Im Februar dieses Jahres hat die European Food Safety Authority (EFSA) im Rahmen der laufenden Überarbeitung der EU-Tierschutzgesetzgebung zwei Gutachten zum Tierwohl von Legehennen und Masthühnern mit entsprechenden Haltungsempfehlungen veröffentlicht. Danach sei in der Masthühnerhaltung mit einer Besatzdichte von mehr als 11 kg LW/m² bereits mit Einschränkungen für die Tiergesundheit und das Tierwohl zu rechnen. Also empfiehlt die EFSA eine Reduktion auf nur 11 kg LW/m² pro Masthuhn. Zum Vergleich: Nach der Branchenvereinbarung der ITW werden heute bereits reduzierte 35 kg LW/m² (Stufe 2, Stallhaltung Plus) umgesetzt. Das sind 10 Prozent weniger als gesetzlich gefordert.

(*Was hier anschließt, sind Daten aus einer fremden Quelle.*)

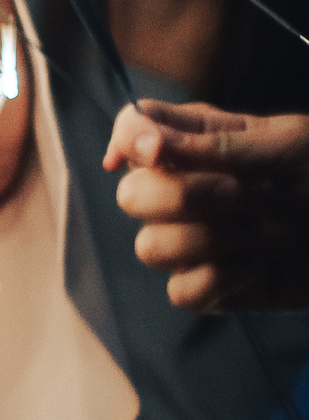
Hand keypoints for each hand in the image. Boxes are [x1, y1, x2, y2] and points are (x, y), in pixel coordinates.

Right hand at [106, 99, 308, 310]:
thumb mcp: (289, 147)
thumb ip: (212, 145)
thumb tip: (140, 144)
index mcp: (200, 143)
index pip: (133, 128)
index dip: (130, 139)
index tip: (158, 153)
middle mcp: (189, 190)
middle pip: (131, 195)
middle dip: (179, 197)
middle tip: (240, 195)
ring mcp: (198, 241)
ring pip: (150, 247)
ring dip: (207, 241)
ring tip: (260, 234)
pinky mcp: (215, 286)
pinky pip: (182, 292)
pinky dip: (218, 280)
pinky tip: (256, 266)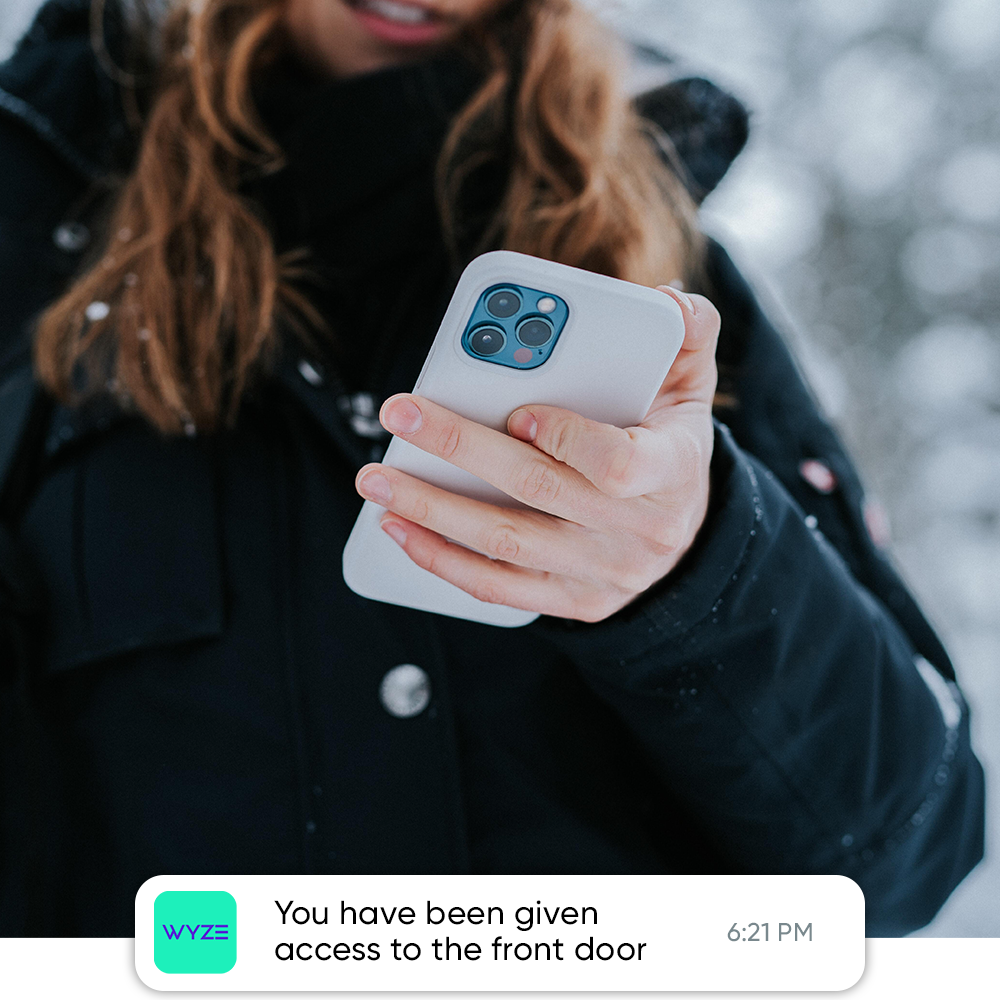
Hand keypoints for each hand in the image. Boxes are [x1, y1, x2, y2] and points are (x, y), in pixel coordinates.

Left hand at [354, 287, 720, 622]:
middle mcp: (639, 532)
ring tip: (377, 478)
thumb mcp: (691, 389)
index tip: (517, 411)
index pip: (620, 464)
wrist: (681, 538)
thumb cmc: (670, 448)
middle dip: (461, 448)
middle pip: (539, 492)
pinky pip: (499, 587)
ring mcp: (603, 573)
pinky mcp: (571, 601)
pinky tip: (399, 528)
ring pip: (506, 543)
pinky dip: (442, 560)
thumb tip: (666, 296)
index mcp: (672, 471)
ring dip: (432, 510)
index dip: (567, 439)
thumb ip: (688, 334)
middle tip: (399, 415)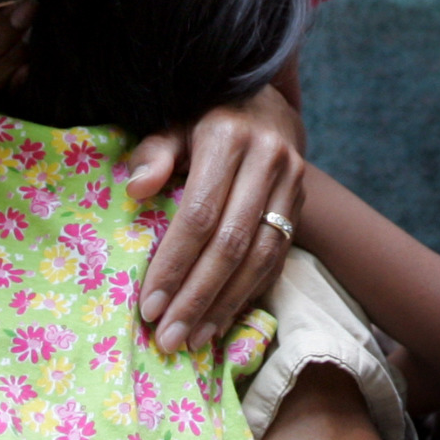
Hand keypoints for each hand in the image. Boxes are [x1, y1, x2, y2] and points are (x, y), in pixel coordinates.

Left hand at [123, 83, 306, 351]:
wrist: (265, 99)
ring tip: (193, 339)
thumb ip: (154, 151)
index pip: (200, 214)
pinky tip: (221, 319)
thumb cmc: (202, 115)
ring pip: (261, 256)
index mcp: (228, 138)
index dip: (175, 263)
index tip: (149, 306)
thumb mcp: (173, 122)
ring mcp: (292, 182)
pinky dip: (249, 293)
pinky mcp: (302, 202)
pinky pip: (278, 257)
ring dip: (225, 304)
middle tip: (169, 338)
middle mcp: (267, 160)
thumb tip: (137, 188)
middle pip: (232, 243)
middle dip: (198, 297)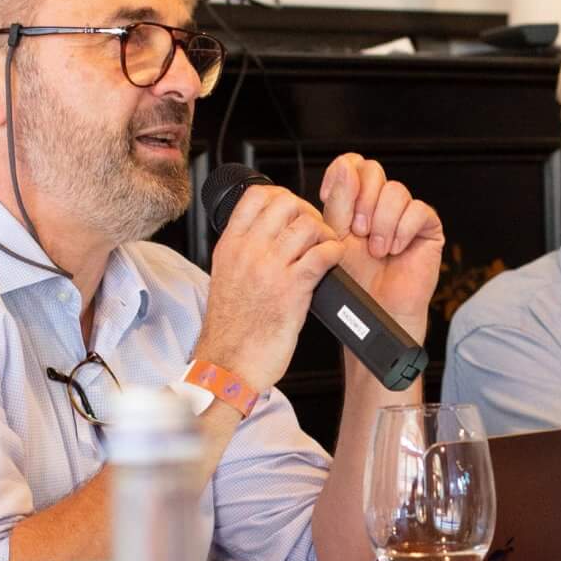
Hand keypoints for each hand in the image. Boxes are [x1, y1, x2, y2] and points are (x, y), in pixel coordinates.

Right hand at [194, 181, 347, 388]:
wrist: (229, 364)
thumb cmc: (231, 330)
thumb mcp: (226, 278)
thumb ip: (244, 252)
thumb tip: (269, 234)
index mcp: (230, 246)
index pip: (256, 196)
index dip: (283, 196)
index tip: (293, 212)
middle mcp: (248, 251)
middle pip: (286, 203)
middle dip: (308, 212)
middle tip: (315, 231)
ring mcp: (270, 269)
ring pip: (307, 225)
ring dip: (325, 234)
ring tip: (325, 249)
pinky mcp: (292, 289)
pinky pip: (322, 254)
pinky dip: (334, 253)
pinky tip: (332, 263)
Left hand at [319, 152, 443, 339]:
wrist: (375, 310)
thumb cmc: (355, 281)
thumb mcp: (336, 237)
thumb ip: (339, 202)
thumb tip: (346, 168)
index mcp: (355, 202)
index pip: (352, 165)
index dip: (343, 174)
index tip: (330, 197)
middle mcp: (379, 204)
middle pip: (374, 170)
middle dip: (363, 202)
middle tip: (359, 232)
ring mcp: (404, 214)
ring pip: (395, 191)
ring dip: (383, 224)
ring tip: (378, 250)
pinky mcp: (427, 227)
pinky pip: (418, 210)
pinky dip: (403, 231)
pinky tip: (396, 250)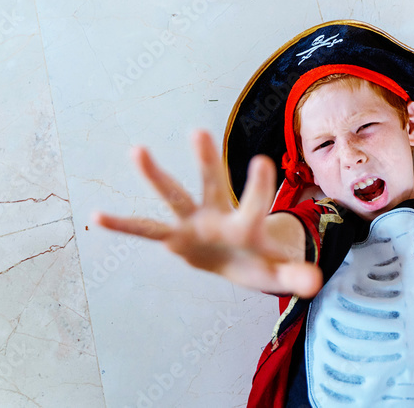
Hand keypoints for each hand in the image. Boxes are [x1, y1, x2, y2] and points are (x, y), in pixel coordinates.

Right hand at [92, 130, 321, 297]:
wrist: (244, 262)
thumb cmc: (264, 262)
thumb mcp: (281, 273)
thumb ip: (296, 275)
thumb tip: (316, 282)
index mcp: (247, 225)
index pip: (255, 205)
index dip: (260, 186)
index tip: (263, 161)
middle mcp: (219, 215)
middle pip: (213, 185)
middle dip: (207, 162)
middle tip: (199, 132)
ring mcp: (195, 223)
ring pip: (175, 197)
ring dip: (156, 176)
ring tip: (137, 150)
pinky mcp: (176, 238)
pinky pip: (147, 231)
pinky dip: (124, 226)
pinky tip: (97, 216)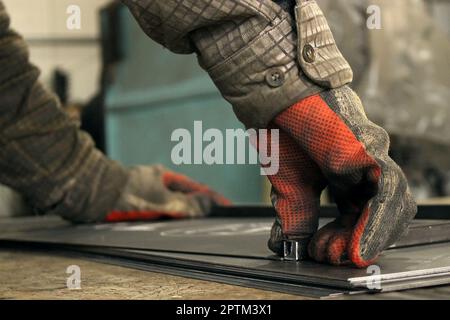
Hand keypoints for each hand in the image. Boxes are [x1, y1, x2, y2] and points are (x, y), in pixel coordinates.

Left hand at [105, 165, 230, 221]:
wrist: (94, 193)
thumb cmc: (128, 193)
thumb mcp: (161, 201)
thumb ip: (184, 205)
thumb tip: (206, 205)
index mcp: (166, 176)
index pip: (196, 187)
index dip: (212, 198)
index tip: (227, 207)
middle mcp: (157, 181)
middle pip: (184, 195)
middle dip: (199, 205)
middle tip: (213, 216)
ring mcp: (145, 190)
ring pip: (171, 203)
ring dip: (183, 212)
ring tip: (194, 224)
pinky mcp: (135, 200)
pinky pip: (158, 209)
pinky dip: (167, 216)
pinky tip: (167, 224)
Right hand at [264, 87, 416, 266]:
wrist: (278, 102)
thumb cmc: (285, 135)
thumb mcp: (290, 187)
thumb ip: (296, 216)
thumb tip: (288, 247)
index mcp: (346, 180)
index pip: (357, 217)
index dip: (343, 239)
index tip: (322, 253)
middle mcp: (366, 171)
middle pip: (378, 217)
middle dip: (355, 243)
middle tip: (329, 256)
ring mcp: (373, 160)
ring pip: (392, 209)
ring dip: (368, 238)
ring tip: (343, 255)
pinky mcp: (373, 151)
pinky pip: (388, 194)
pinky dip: (375, 224)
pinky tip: (358, 245)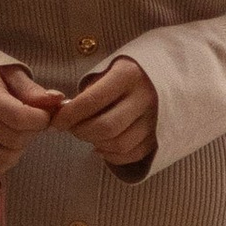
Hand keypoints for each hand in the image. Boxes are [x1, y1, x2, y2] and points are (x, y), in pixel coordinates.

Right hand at [0, 64, 64, 183]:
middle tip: (33, 118)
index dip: (41, 118)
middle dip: (33, 130)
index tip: (46, 112)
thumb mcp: (10, 73)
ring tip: (19, 129)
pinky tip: (8, 141)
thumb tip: (58, 101)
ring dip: (21, 146)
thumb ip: (32, 90)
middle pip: (16, 139)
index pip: (19, 118)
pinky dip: (8, 158)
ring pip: (7, 156)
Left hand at [55, 56, 158, 173]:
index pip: (92, 101)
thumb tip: (62, 112)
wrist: (169, 73)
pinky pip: (132, 155)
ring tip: (88, 134)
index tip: (57, 121)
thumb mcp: (108, 70)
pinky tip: (102, 145)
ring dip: (96, 143)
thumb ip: (88, 90)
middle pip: (105, 127)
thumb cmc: (127, 73)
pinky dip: (112, 155)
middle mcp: (145, 97)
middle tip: (72, 128)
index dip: (69, 115)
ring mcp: (156, 119)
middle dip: (81, 132)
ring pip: (119, 144)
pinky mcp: (161, 136)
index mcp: (128, 75)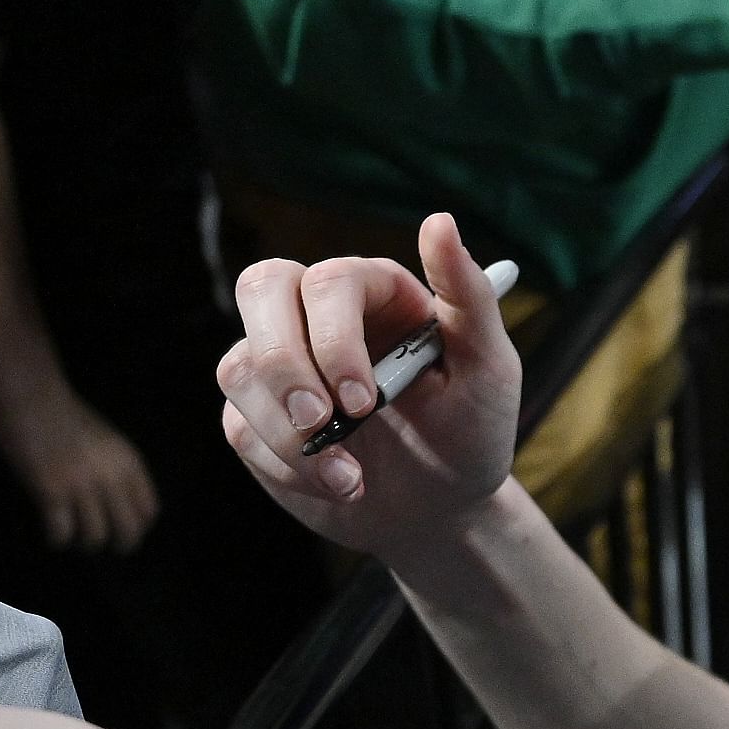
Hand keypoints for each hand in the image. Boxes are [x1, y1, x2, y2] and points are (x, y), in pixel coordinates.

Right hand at [0, 389, 159, 552]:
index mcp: (129, 462)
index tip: (122, 532)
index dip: (137, 528)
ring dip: (83, 544)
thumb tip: (117, 503)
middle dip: (116, 545)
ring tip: (72, 537)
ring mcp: (81, 485)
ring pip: (95, 537)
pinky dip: (57, 540)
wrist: (32, 398)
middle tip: (99, 543)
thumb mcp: (107, 441)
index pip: (148, 511)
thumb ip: (116, 469)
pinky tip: (52, 534)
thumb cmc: (65, 416)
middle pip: (128, 531)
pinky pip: (61, 533)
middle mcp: (111, 476)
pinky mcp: (51, 491)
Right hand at [217, 212, 521, 563]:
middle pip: (259, 288)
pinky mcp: (257, 416)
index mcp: (375, 290)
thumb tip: (441, 222)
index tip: (365, 401)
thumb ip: (468, 295)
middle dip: (282, 363)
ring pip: (239, 368)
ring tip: (351, 478)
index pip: (327, 281)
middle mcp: (318, 316)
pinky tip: (339, 484)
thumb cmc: (471, 429)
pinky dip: (287, 466)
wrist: (441, 507)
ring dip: (289, 435)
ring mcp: (281, 365)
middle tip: (319, 421)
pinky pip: (240, 427)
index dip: (333, 339)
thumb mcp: (489, 367)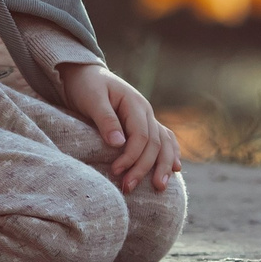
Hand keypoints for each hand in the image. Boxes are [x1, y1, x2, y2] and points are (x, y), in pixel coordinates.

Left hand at [59, 62, 181, 192]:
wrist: (85, 74)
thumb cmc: (86, 86)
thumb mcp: (92, 99)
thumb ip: (106, 120)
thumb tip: (119, 144)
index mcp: (135, 103)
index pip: (141, 136)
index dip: (131, 156)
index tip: (116, 171)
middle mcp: (146, 111)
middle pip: (154, 144)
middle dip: (143, 168)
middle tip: (128, 187)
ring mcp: (148, 118)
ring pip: (164, 144)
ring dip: (162, 166)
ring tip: (159, 187)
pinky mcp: (144, 124)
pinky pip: (164, 140)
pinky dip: (170, 153)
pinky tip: (175, 169)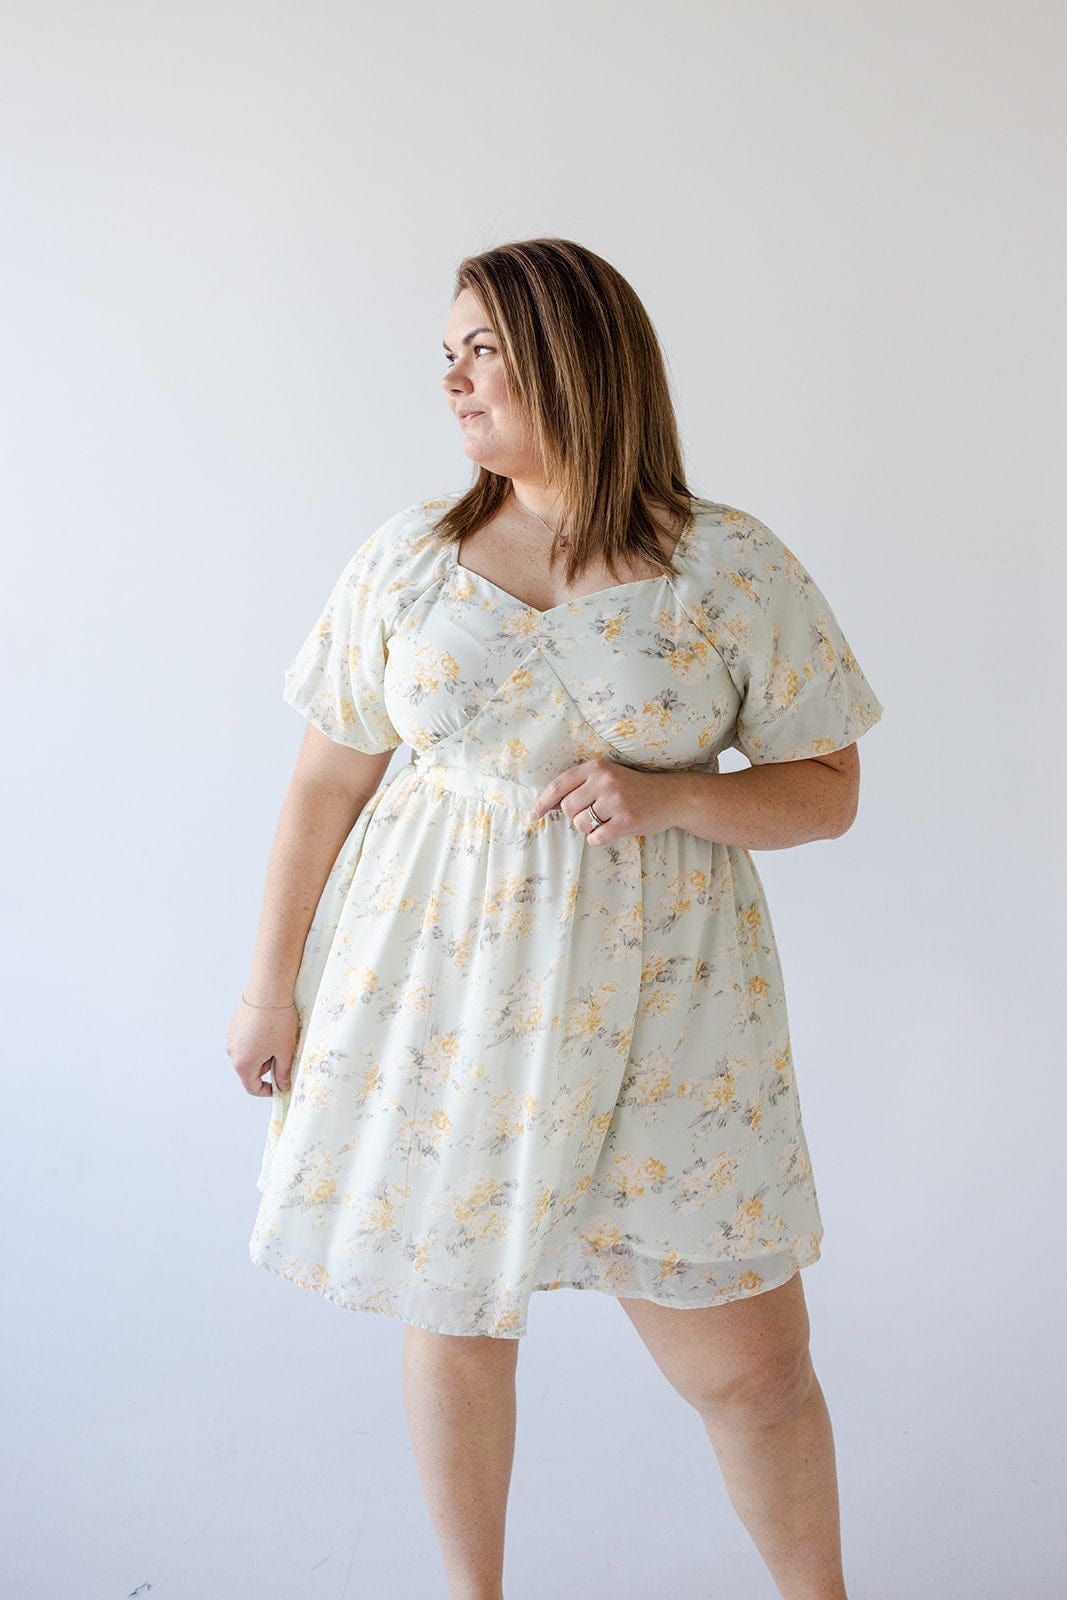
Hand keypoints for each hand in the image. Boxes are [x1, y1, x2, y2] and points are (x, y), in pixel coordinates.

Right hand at [226, 994, 299, 1096]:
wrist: (268, 990)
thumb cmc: (277, 1021)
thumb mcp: (285, 1051)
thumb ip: (283, 1072)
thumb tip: (282, 1086)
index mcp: (243, 1064)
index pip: (252, 1087)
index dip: (267, 1090)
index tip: (279, 1086)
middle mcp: (232, 1052)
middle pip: (251, 1069)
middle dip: (268, 1065)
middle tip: (284, 1051)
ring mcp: (231, 1037)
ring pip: (249, 1053)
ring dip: (263, 1051)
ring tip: (278, 1036)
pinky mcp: (234, 1025)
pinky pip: (246, 1040)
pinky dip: (258, 1039)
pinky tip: (270, 1026)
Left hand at [528, 757, 679, 846]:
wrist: (670, 796)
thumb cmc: (634, 789)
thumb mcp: (608, 777)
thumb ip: (581, 786)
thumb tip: (551, 805)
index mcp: (596, 768)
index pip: (559, 785)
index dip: (544, 802)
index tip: (535, 814)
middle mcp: (604, 781)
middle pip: (568, 809)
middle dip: (577, 816)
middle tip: (596, 814)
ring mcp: (616, 801)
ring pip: (581, 825)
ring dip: (589, 828)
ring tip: (607, 820)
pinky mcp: (626, 821)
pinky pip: (596, 838)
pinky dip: (600, 839)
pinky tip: (614, 829)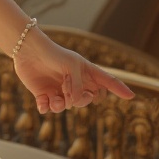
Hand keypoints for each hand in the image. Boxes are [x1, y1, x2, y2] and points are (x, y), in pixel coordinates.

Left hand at [12, 30, 134, 113]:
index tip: (131, 96)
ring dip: (62, 106)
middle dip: (82, 101)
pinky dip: (46, 108)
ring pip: (67, 107)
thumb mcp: (71, 67)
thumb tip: (75, 103)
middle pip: (87, 100)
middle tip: (68, 90)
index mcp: (84, 72)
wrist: (27, 49)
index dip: (118, 89)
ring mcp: (58, 89)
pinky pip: (48, 109)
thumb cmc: (52, 53)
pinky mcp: (43, 94)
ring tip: (54, 99)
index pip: (106, 81)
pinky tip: (43, 102)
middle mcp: (73, 83)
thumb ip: (78, 86)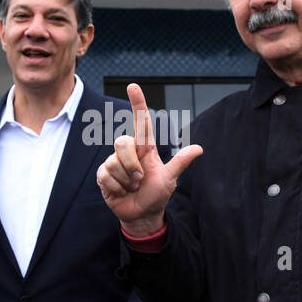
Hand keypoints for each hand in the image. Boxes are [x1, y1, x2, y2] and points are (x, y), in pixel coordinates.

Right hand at [95, 84, 202, 235]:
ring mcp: (114, 162)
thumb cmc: (157, 194)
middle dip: (132, 164)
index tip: (133, 86)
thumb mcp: (170, 179)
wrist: (141, 214)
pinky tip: (121, 191)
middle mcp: (129, 152)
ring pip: (114, 162)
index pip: (141, 121)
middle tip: (140, 179)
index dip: (137, 103)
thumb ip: (180, 162)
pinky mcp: (103, 175)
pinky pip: (105, 175)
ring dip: (126, 180)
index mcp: (145, 148)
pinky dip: (117, 187)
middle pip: (122, 142)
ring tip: (132, 186)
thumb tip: (199, 148)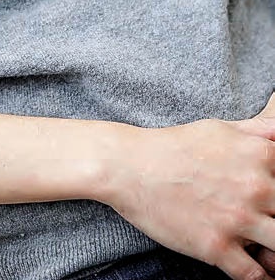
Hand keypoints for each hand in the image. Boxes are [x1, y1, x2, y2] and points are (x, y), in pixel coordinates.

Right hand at [104, 108, 274, 279]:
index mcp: (260, 156)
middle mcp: (255, 187)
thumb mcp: (222, 128)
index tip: (273, 203)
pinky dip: (263, 279)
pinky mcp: (217, 247)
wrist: (132, 167)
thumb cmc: (177, 146)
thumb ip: (260, 131)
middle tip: (267, 224)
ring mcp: (237, 219)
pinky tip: (263, 274)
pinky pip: (255, 276)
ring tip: (269, 252)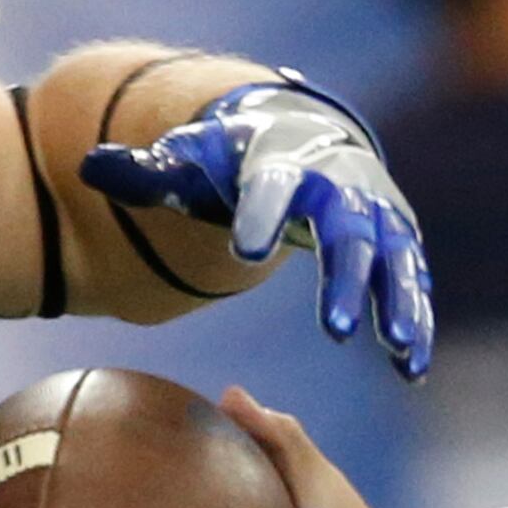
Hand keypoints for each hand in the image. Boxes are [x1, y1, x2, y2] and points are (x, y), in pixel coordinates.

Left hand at [81, 74, 435, 378]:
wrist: (307, 138)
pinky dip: (416, 321)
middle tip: (335, 330)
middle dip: (345, 277)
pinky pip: (411, 284)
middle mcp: (339, 187)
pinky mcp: (398, 241)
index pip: (271, 187)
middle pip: (346, 232)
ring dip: (395, 304)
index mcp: (282, 164)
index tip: (247, 248)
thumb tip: (91, 167)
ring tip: (394, 349)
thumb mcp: (193, 161)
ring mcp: (377, 215)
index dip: (261, 214)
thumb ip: (149, 173)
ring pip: (393, 260)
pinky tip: (410, 369)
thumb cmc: (237, 163)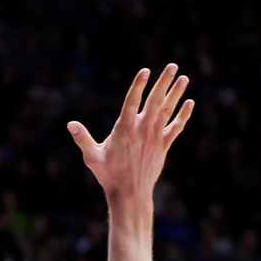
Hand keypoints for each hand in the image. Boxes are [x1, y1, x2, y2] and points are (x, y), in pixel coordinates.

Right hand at [67, 66, 193, 204]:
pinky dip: (184, 115)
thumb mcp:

Wirtschaftliche Tragfähigkeit nicht ignorieren
Beteiligung von Fachorganisationen und Verbänden? Fehlanzeige. Folgenabschätzung für die Betriebe? Fehlanzeige. Viele europäische Länder, allen voran Deutschland, haben hohe Tierschutzstandards; global gesehen, deutlich höhere als der Rest der Welt. Die Geflügelbranche ist Verbesserungen gegenüber stets aufgeschlossen und verweigert sich den Entwicklungen nicht. Doch darf ‒ dem Nachhaltigkeitsprinzip folgend ‒ bei allen Anstrengungen für mehr Tierwohl die wirtschaftliche Tragfähigkeit der Erzeugung nicht komplett ignoriert werden. Warum also liegt das wissenschaftlich und mit hohem Aufwand erarbeitete Zukunftskonzept der Borchert-Kommission nach wie vor unbeachtet in der Schublade? Es gäbe den Tierhaltern eine klare Perspektive!
Wir wollen in Deutschland gerne weiterhin ein regional und nachhaltig produziertes Lebensmittel mit höchsten Qualitätsstandards produzieren – aber bitte unter fachkundigen, tiergerechten und auch wirtschaftlich vernünftigen Voraussetzungen. Dass dies im Sinne der Verbraucher ist, wissen wir. Wir sehen es jeden Tag an der Ladentheke.